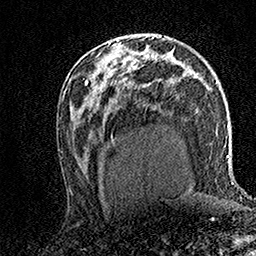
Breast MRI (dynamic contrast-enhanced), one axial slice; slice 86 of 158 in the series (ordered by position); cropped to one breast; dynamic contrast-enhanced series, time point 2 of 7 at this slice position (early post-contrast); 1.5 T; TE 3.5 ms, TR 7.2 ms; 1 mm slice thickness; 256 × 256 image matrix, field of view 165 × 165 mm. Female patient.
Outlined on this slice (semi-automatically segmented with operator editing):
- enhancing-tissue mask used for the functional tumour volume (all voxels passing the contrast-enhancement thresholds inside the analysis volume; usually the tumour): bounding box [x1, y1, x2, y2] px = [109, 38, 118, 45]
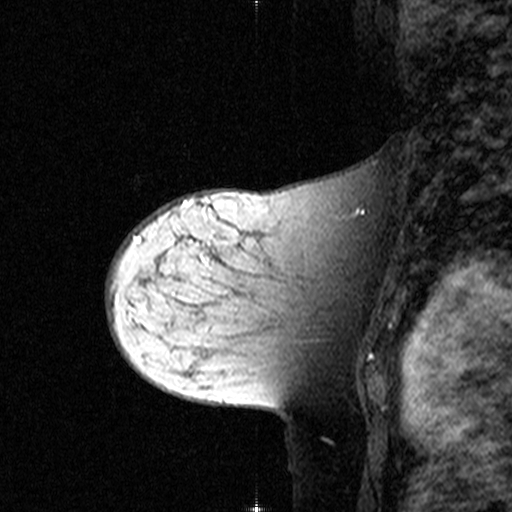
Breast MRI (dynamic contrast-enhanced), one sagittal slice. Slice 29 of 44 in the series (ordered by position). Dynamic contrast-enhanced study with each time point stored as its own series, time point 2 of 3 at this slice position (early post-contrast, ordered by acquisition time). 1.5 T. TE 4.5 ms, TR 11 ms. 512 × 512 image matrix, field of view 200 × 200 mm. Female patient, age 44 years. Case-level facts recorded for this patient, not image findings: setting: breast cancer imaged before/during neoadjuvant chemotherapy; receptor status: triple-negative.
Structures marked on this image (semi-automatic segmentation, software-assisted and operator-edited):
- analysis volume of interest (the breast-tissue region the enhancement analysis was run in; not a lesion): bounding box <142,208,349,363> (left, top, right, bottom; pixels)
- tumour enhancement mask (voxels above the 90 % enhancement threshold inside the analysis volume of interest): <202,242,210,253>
━━━━━━━━━━━━━━━━━━━━
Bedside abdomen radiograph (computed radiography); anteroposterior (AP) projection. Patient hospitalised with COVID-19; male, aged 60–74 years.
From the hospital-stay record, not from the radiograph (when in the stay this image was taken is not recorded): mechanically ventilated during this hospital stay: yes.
━━━━━━━━━━━━━━━━━━━━
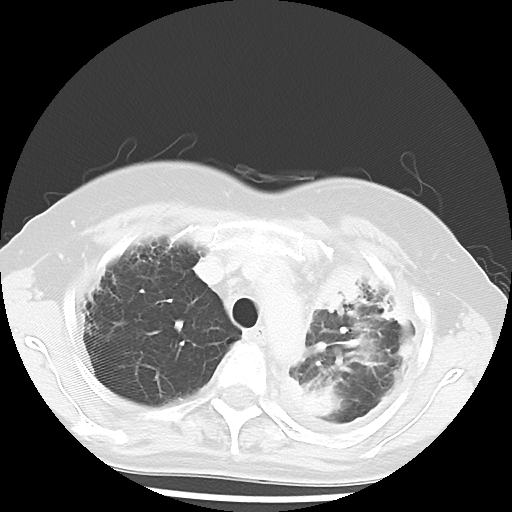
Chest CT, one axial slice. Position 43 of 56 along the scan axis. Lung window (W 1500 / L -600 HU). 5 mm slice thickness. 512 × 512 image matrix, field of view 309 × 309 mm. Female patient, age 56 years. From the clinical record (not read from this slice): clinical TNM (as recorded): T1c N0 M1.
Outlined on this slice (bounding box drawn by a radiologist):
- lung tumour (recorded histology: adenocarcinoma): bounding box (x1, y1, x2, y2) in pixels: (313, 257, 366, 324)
━━━━━━━━━━━━━━━━━━━━
- AIM OF THE EXERCISE -
Find "- analysis volume" in the entries above and copy that whole line exactly, then each line after it through the line that contains "- tumour enhancement".

- ANSWER BOX -
- analysis volume of interest (the breast-tissue region the enhancement analysis was run in; not a lesion): bounding box <142,208,349,363> (left, top, right, bottom; pixels)
- tumour enhancement mask (voxels above the 90 % enhancement threshold inside the analysis volume of interest): <202,242,210,253>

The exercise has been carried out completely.